In the html report of TCR, the left picture of the Cells column is the Barcode Rank Plot, and the right side is the cell-related indicators. The figure on the left describes the quantitative relationship between Barcodes and UMI Counts. The horizontal axis represents the label sequence number of UMI Counts from high to low, and the vertical axis represents the number of UMIs corresponding to each cell label. Compared with the indicators in the Overview at the beginning of the report, the average expression of TRA UMI and TRB UMI in each cell and the effective reads in each cell are also described here. For the specific interpretation of these indicators, users can click the question mark in the upper right corner to obtain more detailed help information (other columns can also obtain help information in the same form). The following is the detailed help information after clicking the question mark:

04 Sequencing & Enrichment

On the left side of the Sequencing & Enrichment column are the three indicators of the read alignment, respectively indicating the percentage of the reads aligned to the V(D)J gene, aligned to TRA, and aligned to TRB in all reads. The right side is the sequencing quality index, from top to bottom are the number of reads sequenced, the percentage of Q30 bases in barcodes, the percentage of effective Barcodes, the percentage of Q30 bases in RNA sequencing fragment Read1, and the percentage of Q30 bases in RNA sequencing fragment Read2 and the percentage of Q30 bases in UMI.

05 VDJ comments

The VDJ annotation column contains 11 annotation indicators, corresponding to the number of paired clonotypes, cells containing TRA contigs, cells containing TRB contigs, cells containing TRA contigs spanning the V-J region, and cells containing TRA contigs spanning the V-J region cells containing a viable spanning V-J pair, cells containing a viable spanning (TRA,TRB) V-J pair, cells containing a TRA contig with annotated CDR3, cells containing a TRB contig with annotated CDR3 Percentage of cells, cells containing viable TRA contigs versus cells containing viable TRB contigs. Regarding these indicators, if users have any questions, please remind them again, and you can click the question mark in the upper right corner to get more detailed help information. As follows, the specific help information for the VDJ comment section:


06 Clonetype

Clonetype is mainly divided into two parts. The first part is a histogram of the cell ratio of the top 10 most abundant clonotypes. The second part is the ID of the top 10 most abundant clonotypes, the amino acid sequence, frequency and A table of percentages of the whole.

2. BCR html report

Compared with the html report of TCR, the content framework of the BCR report is roughly the same. However, since BCR is aimed at indicators such as IgH, IgK, and IgL, and TCR is aimed at indicators such as TRA and TRB, there are still differences in specific evaluation indicators between the two. These differences are mainly distributed in the Cells, Sequencing & Enrichment, VDJ Annotaition and Clonetypes sections. The specific display is as follows:

03 Cells

Compared with the indicators on the right side of the Cells column of TCR, the indicators on the right side of the Cells column of BCRs mainly replace the median values of TRA UMIs and TRB UMIs per cell with IGH UMIs, IGK UMIs and IGL UMIs per cell median.

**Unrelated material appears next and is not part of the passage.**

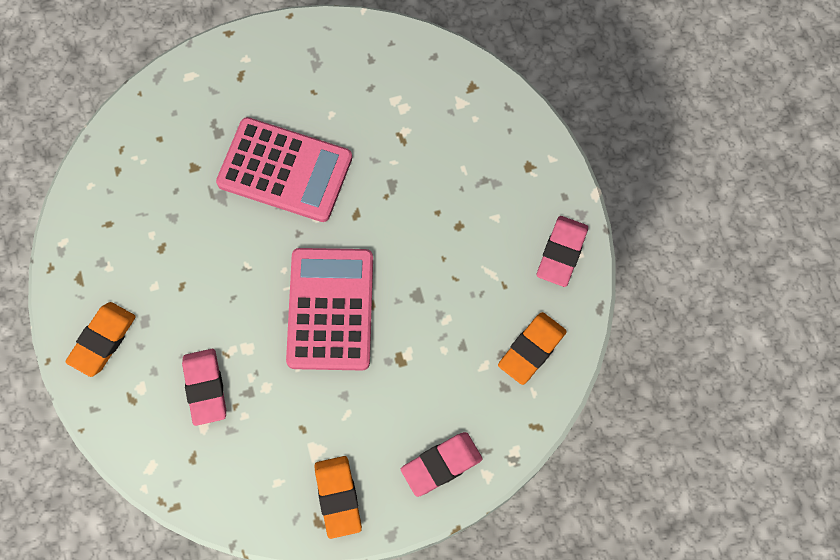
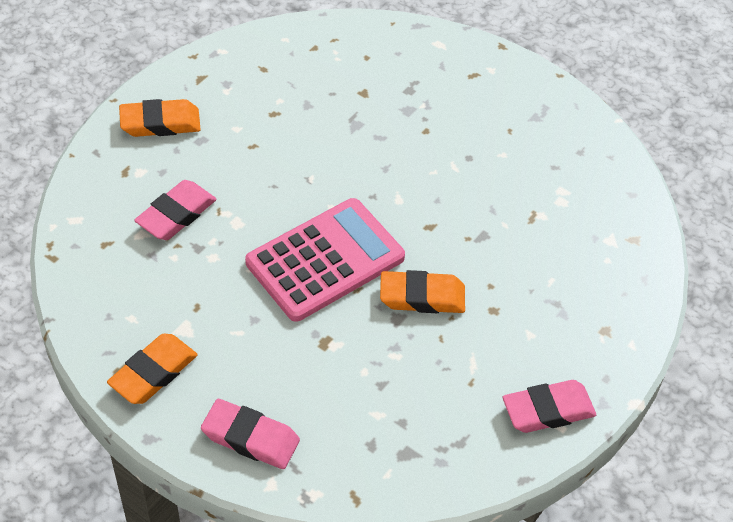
camera: 50 degrees right, 20 degrees down
pink calculator [216,117,352,222] -> none
orange eraser [498,312,567,385] -> orange eraser moved to [380,270,465,313]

04 Sequencing & Enrichment

Compared with the left index in the Sequencing & Enrichment column of TCR, the left index in the Sequencing & Enrichment column of BCRs also replaces the fragments aligned to TRA and the fragments aligned to TRB with the fragments aligned to IGH , the fragments aligned to IGK and the fragments aligned to IGL.

05 VDJ Annotation

Compared with TCR's VDJ Annotation, BCR's Annotation index mainly replaces the annotation evaluation indexes of TRA and TRB with the annotation evaluation indexes of IGH, IGK and IGL.

06 Clonetype

Compared with the table of the ID of the top 10 most abundant clonotypes in the VDJ clonotype of TCR, the amino acid sequence of CDR3s, the frequency and the overall ratio, the biggest difference between the VDJ clonotype table of BCR and it is the CDR3s amino acid There are differences in the chain, BCR is composed of IGH, IGK and IGL, and TCR is still composed of TRA and TRB.